Die Umsätze aus Glücksspielen sanken um 18,5 % auf 12,08 Milliarden HK-Dollar, was hauptsächlich auf die im Dezember 2025 geplante Schliessung von SJMs Satellitenkasinonetzwerk zurückzuführen ist, das einen erheblichen Anteil an den Ergebnissen des Vorjahres entrichtet hatte. Der Marktanteil des Unternehmens in Macaus Kasinobetrieb unterlag einem Rückgang auf 9,8 %, nach 12,9 % im Vorjahr.
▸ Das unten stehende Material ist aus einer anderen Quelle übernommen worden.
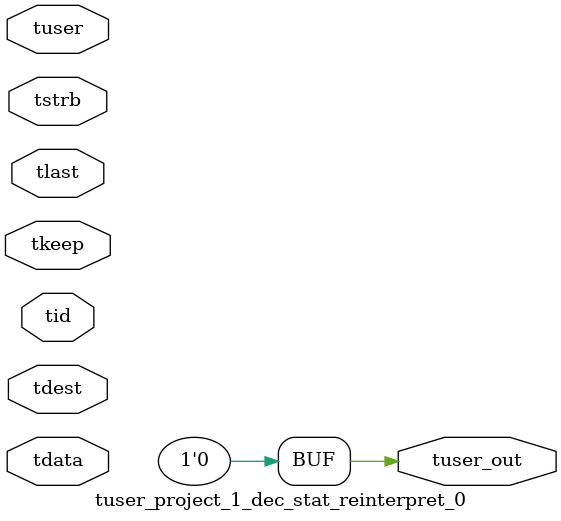
<source format=v>


`timescale 1ps/1ps

module tuser_project_1_dec_stat_reinterpret_0 #
(
parameter C_S_AXIS_TUSER_WIDTH = 1,
parameter C_S_AXIS_TDATA_WIDTH = 32,
parameter C_S_AXIS_TID_WIDTH   = 0,
parameter C_S_AXIS_TDEST_WIDTH = 0,
parameter C_M_AXIS_TUSER_WIDTH = 1
)
(
input  [(C_S_AXIS_TUSER_WIDTH == 0 ? 1 : C_S_AXIS_TUSER_WIDTH)-1:0     ] tuser,
input  [(C_S_AXIS_TDATA_WIDTH == 0 ? 1 : C_S_AXIS_TDATA_WIDTH)-1:0     ] tdata,
input  [(C_S_AXIS_TID_WIDTH   == 0 ? 1 : C_S_AXIS_TID_WIDTH)-1:0       ] tid,
input  [(C_S_AXIS_TDEST_WIDTH == 0 ? 1 : C_S_AXIS_TDEST_WIDTH)-1:0     ] tdest,
input  [(C_S_AXIS_TDATA_WIDTH/8)-1:0 ] tkeep,
input  [(C_S_AXIS_TDATA_WIDTH/8)-1:0 ] tstrb,
input                                                                    tlast,
output [C_M_AXIS_TUSER_WIDTH-1:0] tuser_out
);

assign tuser_out = {1'b0};

endmodule


</source>
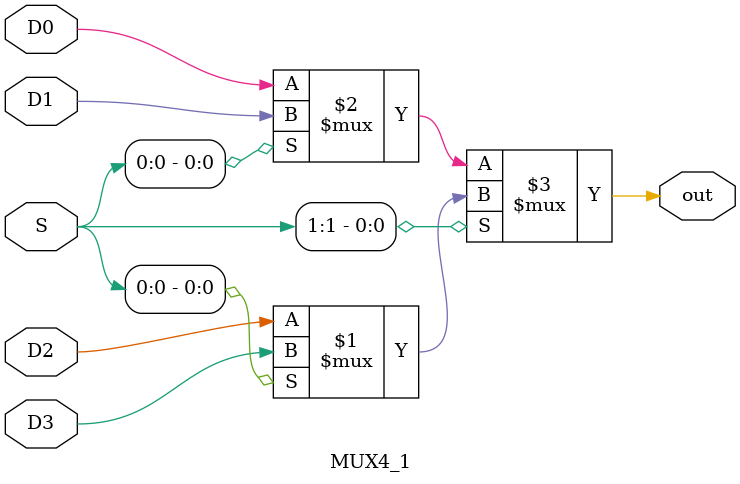
<source format=v>
/********************************************************************************
*	Author : Ehsan Shahbazi	
*	Description : data flow	ALU with logic and arithmetic unit
********************************************************************************/

module MUX4_1(out, D0, D1, D2, D3, S);

	output out;
	input D0,D1,D2,D3;
	input [1:0] S;
	
	assign out = (S[1]) ? (S[0] ? D3 : D2) : (S[0] ? D1 : D0);
endmodule

</source>
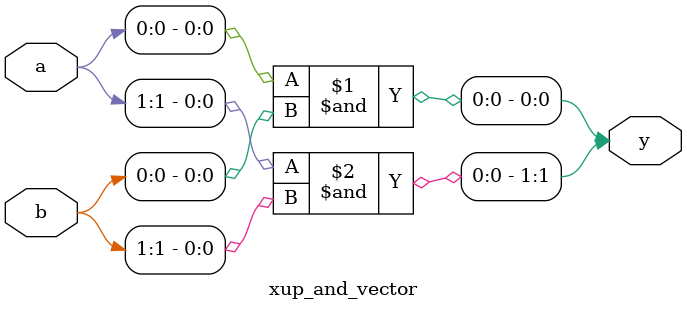
<source format=v>
`timescale 1ns / 1ps
module xup_and_vector #(parameter SIZE=2, DELAY=3)(
    input [SIZE-1:0] a,
    input [SIZE-1:0] b,
    output [SIZE-1:0] y
    );

   genvar i;
    generate
       for (i=0; i < SIZE; i=i+1) 
       begin: and_i
          and #DELAY(y[i], a[i], b[i]);
       end
    endgenerate

endmodule

</source>
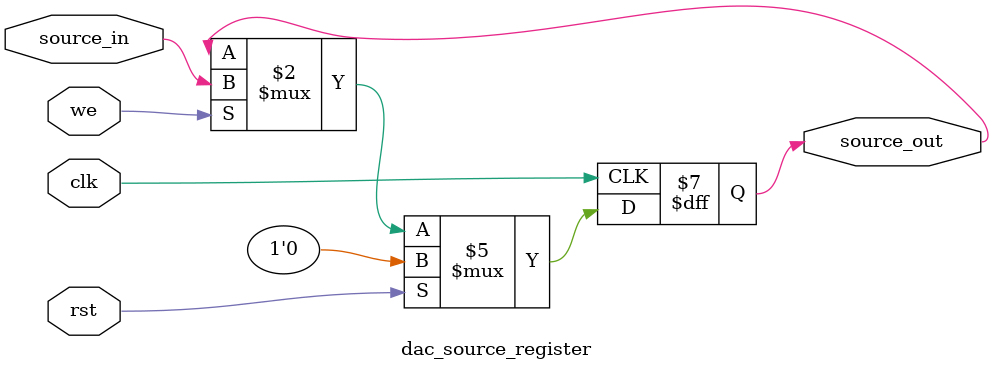
<source format=v>
module dac_source_register (
    input clk,
    input rst,
    input we,
    input source_in,
    output reg source_out
);

    always @ (posedge clk) begin
        if (rst)
            source_out <= 1'b0;
        else
            if (we)
                source_out <= source_in;
    end

endmodule

</source>
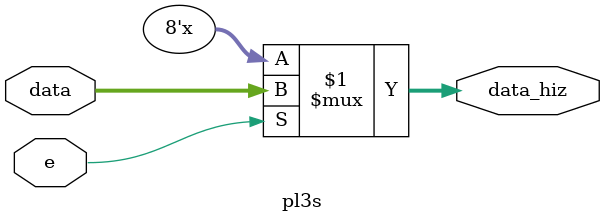
<source format=v>
module pl3s(
input [7:0] data,
input e,
output [7:0] data_hiz);
assign data_hiz= (e) ? data :8'bz;
endmodule
</source>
Das Grand Lisboa Palace Resort, SJMs Flaggschiffprojekt auf Cotai, verzeichnete einen Anstieg der bereinigten EBITDA von 82 Millionen HK$ auf 22 Millionen HK$, was auf Konjunkturmassnahmen, hohe Ausgaben für Kundeninvestitionen und eine allgemeine Kosteninflation im gesamten Glücksspielmarkt von Macau zurückzuführen ist. Im Gegensatz dazu stieg der Hang Seng Index am selben Tag um 1 %.
Das Investorsentiment gegenüber dem Casinogeschäft in Macau bleibt zurückhaltend, da sich die Betreiber mit anhaltenden Hindernissen konfrontiert sehen, darunter regulatorische Änderungen, sich verändernde Verbraucherverhalten und Wettbewerbsdruck. Die Ergebnisse von SJM Holdings unterstreichen die branchenweiten Herausforderungen in der Phase einer langsameren als erwartet erfolgten Erholung der Tourismus- und Spielaktivität in Macau.